The issuance of the GAID marks a significant step toward a stronger and more effective privacy protection regime in Nigeria. It provides robust clarifications to the provisions of the NDPA, supporting its implementation and advancing the protection of the privacy rights of Nigerian citizens.

Footnotes

1. GAID, art. 3(2).

2. Fidelity Bank “Fidelity Bank Affirms Commitment to Data Protection and Strong Corporate Governance”, available at (https://www.fidelitybank.ng/fidelity-bank-affirms-commitment-to-data-protection-and-strong-corporate-governance/) Where Fidelity Bank confirmed the NDPC's fine of ₦555.8 Million, for data privacy breaches.

3. Notably the cases of (FHC/ABJ/CS/1432/2019) - Olumide Babalola LP et al. v. True Software Scandinavia et al. and (FHC/ABJ/CS/195/2024) - Chukwunweike Araka v. Ecart Internet Serviced Nigeria Ltd. et al.

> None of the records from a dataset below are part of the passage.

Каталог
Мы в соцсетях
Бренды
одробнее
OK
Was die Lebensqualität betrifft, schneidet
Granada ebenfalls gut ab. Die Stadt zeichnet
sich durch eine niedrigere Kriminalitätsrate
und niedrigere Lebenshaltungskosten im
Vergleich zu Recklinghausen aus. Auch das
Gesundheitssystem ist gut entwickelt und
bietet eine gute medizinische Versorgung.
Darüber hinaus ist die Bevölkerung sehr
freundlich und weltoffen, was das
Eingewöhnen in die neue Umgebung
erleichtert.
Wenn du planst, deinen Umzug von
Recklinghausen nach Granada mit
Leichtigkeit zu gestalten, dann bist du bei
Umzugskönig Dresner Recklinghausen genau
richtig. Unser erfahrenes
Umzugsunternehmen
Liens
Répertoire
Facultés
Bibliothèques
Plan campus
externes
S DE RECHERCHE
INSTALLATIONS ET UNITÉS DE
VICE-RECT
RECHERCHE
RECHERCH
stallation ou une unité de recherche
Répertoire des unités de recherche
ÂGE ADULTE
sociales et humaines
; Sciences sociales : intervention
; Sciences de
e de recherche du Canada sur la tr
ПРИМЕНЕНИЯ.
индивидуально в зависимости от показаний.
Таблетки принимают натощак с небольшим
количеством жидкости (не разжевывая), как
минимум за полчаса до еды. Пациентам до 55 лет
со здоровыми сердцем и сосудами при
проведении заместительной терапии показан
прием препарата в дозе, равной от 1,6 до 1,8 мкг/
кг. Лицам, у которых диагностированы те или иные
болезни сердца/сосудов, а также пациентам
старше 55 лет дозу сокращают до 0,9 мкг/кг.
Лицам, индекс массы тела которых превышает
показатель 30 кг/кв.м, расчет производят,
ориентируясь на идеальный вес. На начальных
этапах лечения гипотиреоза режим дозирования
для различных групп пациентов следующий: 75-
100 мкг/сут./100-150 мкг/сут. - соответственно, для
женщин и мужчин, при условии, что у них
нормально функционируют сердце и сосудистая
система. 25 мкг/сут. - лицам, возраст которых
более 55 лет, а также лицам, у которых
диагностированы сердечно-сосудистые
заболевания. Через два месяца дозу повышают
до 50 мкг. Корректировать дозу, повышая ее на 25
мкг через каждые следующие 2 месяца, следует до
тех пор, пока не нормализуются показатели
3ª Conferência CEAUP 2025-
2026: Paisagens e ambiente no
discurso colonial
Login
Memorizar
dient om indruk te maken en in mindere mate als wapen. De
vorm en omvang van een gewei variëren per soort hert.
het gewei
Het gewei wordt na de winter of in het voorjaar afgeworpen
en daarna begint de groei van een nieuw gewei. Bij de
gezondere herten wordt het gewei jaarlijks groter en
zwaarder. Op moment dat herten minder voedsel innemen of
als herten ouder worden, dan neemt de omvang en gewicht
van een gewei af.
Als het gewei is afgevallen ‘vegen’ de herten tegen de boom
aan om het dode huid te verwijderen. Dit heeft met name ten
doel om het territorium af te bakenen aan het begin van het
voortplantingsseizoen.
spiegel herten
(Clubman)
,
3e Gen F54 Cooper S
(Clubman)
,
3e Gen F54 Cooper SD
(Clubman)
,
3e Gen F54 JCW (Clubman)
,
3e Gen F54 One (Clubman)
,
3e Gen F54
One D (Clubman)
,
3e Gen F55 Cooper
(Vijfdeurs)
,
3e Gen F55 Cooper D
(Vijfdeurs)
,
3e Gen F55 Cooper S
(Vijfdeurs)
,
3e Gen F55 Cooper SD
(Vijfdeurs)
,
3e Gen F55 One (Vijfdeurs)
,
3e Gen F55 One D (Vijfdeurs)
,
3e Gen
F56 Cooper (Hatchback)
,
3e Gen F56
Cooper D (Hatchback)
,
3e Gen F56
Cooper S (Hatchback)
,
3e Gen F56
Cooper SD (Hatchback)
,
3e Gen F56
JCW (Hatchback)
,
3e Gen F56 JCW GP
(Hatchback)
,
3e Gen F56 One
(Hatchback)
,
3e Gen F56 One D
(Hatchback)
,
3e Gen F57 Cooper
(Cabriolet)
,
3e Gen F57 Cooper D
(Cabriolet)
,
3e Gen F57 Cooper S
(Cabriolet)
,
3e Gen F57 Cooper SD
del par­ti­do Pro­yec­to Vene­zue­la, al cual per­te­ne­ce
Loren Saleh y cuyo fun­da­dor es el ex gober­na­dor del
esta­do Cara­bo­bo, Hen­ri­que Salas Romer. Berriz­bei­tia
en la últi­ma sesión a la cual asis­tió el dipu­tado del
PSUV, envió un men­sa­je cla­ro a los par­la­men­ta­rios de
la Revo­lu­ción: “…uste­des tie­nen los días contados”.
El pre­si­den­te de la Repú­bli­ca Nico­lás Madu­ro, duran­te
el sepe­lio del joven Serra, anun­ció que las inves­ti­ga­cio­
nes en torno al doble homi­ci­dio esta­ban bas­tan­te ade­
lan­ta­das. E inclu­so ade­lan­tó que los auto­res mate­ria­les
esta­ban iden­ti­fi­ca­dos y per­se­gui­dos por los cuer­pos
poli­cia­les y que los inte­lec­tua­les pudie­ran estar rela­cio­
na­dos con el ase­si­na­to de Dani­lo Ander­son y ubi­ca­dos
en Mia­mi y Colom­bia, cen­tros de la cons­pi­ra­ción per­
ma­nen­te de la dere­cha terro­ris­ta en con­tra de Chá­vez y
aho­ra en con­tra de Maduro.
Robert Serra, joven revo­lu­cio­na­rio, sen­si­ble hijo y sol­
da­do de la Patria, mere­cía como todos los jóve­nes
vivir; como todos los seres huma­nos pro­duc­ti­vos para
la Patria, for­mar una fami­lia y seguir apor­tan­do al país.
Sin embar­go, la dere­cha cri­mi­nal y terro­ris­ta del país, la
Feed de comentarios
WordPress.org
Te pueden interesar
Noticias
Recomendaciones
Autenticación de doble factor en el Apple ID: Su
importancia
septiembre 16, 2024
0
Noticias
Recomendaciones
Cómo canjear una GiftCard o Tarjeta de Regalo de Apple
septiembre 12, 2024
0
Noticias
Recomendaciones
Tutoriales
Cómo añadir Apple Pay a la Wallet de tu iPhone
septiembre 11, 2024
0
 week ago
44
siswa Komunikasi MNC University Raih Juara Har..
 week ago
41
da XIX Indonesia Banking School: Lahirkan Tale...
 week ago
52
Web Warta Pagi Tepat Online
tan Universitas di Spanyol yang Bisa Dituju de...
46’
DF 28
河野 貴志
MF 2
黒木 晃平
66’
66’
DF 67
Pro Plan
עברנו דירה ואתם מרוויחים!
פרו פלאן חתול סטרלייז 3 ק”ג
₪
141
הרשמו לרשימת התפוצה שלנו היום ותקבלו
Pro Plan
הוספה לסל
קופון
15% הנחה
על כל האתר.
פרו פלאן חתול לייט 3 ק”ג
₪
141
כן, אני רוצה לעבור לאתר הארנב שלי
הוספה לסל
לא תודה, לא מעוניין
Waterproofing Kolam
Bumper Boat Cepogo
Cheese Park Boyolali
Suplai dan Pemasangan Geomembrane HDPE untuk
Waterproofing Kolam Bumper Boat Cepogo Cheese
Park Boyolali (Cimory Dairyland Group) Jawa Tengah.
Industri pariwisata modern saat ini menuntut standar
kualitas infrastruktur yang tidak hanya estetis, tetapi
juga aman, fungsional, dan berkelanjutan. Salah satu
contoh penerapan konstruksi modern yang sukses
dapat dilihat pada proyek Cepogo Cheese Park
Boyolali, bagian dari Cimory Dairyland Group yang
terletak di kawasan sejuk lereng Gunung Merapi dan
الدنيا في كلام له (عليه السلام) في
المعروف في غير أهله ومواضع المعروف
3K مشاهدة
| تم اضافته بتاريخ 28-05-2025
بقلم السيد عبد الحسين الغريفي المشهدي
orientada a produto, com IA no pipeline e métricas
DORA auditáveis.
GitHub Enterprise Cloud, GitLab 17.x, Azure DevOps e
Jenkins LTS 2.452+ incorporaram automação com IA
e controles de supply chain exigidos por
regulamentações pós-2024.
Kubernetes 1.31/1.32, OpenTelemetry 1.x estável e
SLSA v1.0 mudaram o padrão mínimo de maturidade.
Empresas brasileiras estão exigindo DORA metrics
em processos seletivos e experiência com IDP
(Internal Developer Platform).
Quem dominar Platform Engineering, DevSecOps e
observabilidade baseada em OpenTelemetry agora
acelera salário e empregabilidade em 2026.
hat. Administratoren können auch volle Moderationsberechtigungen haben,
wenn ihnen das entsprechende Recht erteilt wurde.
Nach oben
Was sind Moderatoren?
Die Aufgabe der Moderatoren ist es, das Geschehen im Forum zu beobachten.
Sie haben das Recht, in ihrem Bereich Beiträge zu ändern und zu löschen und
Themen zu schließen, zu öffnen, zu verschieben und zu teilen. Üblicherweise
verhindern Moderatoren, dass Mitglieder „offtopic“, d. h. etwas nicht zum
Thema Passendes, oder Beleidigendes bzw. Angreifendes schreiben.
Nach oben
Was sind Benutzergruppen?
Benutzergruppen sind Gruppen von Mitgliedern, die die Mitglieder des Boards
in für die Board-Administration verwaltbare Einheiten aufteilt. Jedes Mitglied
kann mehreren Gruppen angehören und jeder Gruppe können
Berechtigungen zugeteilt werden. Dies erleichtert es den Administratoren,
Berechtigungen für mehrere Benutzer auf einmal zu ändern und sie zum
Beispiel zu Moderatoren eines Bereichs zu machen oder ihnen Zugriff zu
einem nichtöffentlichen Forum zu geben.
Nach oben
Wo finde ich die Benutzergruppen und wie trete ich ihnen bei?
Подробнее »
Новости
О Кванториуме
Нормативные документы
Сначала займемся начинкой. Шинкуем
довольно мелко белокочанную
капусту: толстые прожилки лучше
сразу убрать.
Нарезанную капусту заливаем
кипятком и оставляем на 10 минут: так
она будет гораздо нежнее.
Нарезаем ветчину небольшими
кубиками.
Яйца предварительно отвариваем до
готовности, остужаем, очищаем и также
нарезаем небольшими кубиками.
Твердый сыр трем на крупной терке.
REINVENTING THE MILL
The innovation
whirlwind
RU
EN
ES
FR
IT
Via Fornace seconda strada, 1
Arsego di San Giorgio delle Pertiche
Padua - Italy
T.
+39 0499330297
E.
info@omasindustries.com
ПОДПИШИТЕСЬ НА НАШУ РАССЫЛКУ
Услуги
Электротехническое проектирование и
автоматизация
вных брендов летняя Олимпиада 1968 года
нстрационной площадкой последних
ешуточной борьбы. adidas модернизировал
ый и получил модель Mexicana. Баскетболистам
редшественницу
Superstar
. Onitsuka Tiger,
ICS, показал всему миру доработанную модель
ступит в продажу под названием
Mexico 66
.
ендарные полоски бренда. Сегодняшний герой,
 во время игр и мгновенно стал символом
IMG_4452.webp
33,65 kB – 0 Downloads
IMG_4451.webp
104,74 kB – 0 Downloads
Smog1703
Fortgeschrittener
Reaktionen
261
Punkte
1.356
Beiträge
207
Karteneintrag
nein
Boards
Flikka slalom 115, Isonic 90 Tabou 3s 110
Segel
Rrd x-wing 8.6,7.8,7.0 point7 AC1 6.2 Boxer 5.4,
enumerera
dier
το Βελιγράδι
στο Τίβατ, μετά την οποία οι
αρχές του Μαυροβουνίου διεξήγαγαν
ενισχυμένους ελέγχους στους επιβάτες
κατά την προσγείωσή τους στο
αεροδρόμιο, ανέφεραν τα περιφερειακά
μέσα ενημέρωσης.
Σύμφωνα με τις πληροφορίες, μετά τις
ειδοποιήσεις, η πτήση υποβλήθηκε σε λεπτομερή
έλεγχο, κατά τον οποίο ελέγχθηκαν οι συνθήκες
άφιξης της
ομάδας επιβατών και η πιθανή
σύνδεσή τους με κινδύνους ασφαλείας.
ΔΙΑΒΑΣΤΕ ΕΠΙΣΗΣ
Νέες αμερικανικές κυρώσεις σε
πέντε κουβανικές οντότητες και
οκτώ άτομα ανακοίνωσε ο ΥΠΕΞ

4. A data subject means an individual whom personal data relates to (NDPA, s. 65)

5. GAID, art. 1(4).

6. GAID, art. 3(3).

7. NDPA, s. 3.

8. GAID, art. 6(2).

9. Specifically for Data Controllers and Data Processors of Major Importance

10. GAID, art. 7.

11. GAID, art. 8(4).

12. GAID, art. 9.

13. GAID, art. 13.

14. GAID, art. 18.

15. NDPA, s. 25.

16. Sensitive personal data involves data relating to an individual's genetic or biometric data, race or ethnic origin, religion, health status, sex life, political opinions and trade union membership.

17. NDPA, s. 31.

18. GAID, art. 26.

19. GAID, art. 40.

20. GAID, art. 44.

The content of this article is intended to provide a general guide to the subject matter. Specialist advice should be sought about your specific circumstances.